What you should do:
Omitting the pictures, print every line below exactly as it stands.

Exercise data:

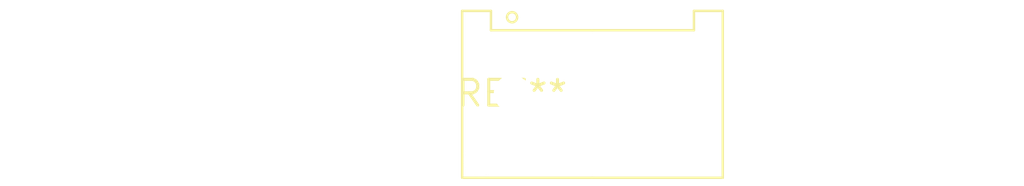
<source format=kicad_pcb>
(kicad_pcb (version 20240108) (generator pcbnew)

  (general
    (thickness 1.6)
  )

  (paper "A4")
  (layers
    (0 "F.Cu" signal)
    (31 "B.Cu" signal)
    (32 "B.Adhes" user "B.Adhesive")
    (33 "F.Adhes" user "F.Adhesive")
    (34 "B.Paste" user)
    (35 "F.Paste" user)
    (36 "B.SilkS" user "B.Silkscreen")
    (37 "F.SilkS" user "F.Silkscreen")
    (38 "B.Mask" user)
    (39 "F.Mask" user)
    (40 "Dwgs.User" user "User.Drawings")
    (41 "Cmts.User" user "User.Comments")
    (42 "Eco1.User" user "User.Eco1")
    (43 "Eco2.User" user "User.Eco2")
    (44 "Edge.Cuts" user)
    (45 "Margin" user)
    (46 "B.CrtYd" user "B.Courtyard")
    (47 "F.CrtYd" user "F.Courtyard")
    (48 "B.Fab" user)
    (49 "F.Fab" user)
    (50 "User.1" user)
    (51 "User.2" user)
    (52 "User.3" user)
    (53 "User.4" user)
    (54 "User.5" user)
    (55 "User.6" user)
    (56 "User.7" user)
    (57 "User.8" user)
    (58 "User.9" user)
  )

  (setup
    (pad_to_mask_clearance 0)
    (pcbplotparams
      (layerselection 0x00010fc_ffffffff)
      (plot_on_all_layers_selection 0x0000000_00000000)
      (disableapertmacros false)
      (usegerberextensions false)
      (usegerberattributes false)
      (usegerberadvancedattributes false)
      (creategerberjobfile false)
      (dashed_line_dash_ratio 12.000000)
      (dashed_line_gap_ratio 3.000000)
      (svgprecision 4)
      (plotframeref false)
      (viasonmask false)
      (mode 1)
      (useauxorigin false)
      (hpglpennumber 1)
      (hpglpenspeed 20)
      (hpglpendiameter 15.000000)
      (dxfpolygonmode false)
      (dxfimperialunits false)
      (dxfusepcbnewfont false)
      (psnegative false)
      (psa4output false)
      (plotreference false)
      (plotvalue false)
      (plotinvisibletext false)
      (sketchpadsonfab false)
      (subtractmaskfromsilk false)
      (outputformat 1)
      (mirror false)
      (drillshape 1)
      (scaleselection 1)
      (outputdirectory "")
    )
  )

  (net 0 "")

  (footprint "Hirose_DF63M-3P-3.96DSA_1x03_P3.96mm_Vertical" (layer "F.Cu") (at 0 0))

)

</source>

Reply to the exercise:
<source format=kicad_pcb>
(kicad_pcb (version 20240108) (generator pcbnew)

  (general
    (thickness 1.6)
  )

  (paper "A4")
  (layers
    (0 "F.Cu" signal)
    (31 "B.Cu" signal)
    (32 "B.Adhes" user "B.Adhesive")
    (33 "F.Adhes" user "F.Adhesive")
    (34 "B.Paste" user)
    (35 "F.Paste" user)
    (36 "B.SilkS" user "B.Silkscreen")
    (37 "F.SilkS" user "F.Silkscreen")
    (38 "B.Mask" user)
    (39 "F.Mask" user)
    (40 "Dwgs.User" user "User.Drawings")
    (41 "Cmts.User" user "User.Comments")
    (42 "Eco1.User" user "User.Eco1")
    (43 "Eco2.User" user "User.Eco2")
    (44 "Edge.Cuts" user)
    (45 "Margin" user)
    (46 "B.CrtYd" user "B.Courtyard")
    (47 "F.CrtYd" user "F.Courtyard")
    (48 "B.Fab" user)
    (49 "F.Fab" user)
    (50 "User.1" user)
    (51 "User.2" user)
    (52 "User.3" user)
    (53 "User.4" user)
    (54 "User.5" user)
    (55 "User.6" user)
    (56 "User.7" user)
    (57 "User.8" user)
    (58 "User.9" user)
  )

  (setup
    (pad_to_mask_clearance 0)
    (pcbplotparams
      (layerselection 0x00010fc_ffffffff)
      (plot_on_all_layers_selection 0x0000000_00000000)
      (disableapertmacros false)
      (usegerberextensions false)
      (usegerberattributes false)
      (usegerberadvancedattributes false)
      (creategerberjobfile false)
      (dashed_line_dash_ratio 12.000000)
      (dashed_line_gap_ratio 3.000000)
      (svgprecision 4)
      (plotframeref false)
      (viasonmask false)
      (mode 1)
      (useauxorigin false)
      (hpglpennumber 1)
      (hpglpenspeed 20)
      (hpglpendiameter 15.000000)
      (dxfpolygonmode false)
      (dxfimperialunits false)
      (dxfusepcbnewfont false)
      (psnegative false)
      (psa4output false)
      (plotreference false)
      (plotvalue false)
      (plotinvisibletext false)
      (sketchpadsonfab false)
      (subtractmaskfromsilk false)
      (outputformat 1)
      (mirror false)
      (drillshape 1)
      (scaleselection 1)
      (outputdirectory "")
    )
  )

  (net 0 "")

  (footprint "Hirose_DF63M-3P-3.96DSA_1x03_P3.96mm_Vertical" (layer "F.Cu") (at 0 0))

)

</source>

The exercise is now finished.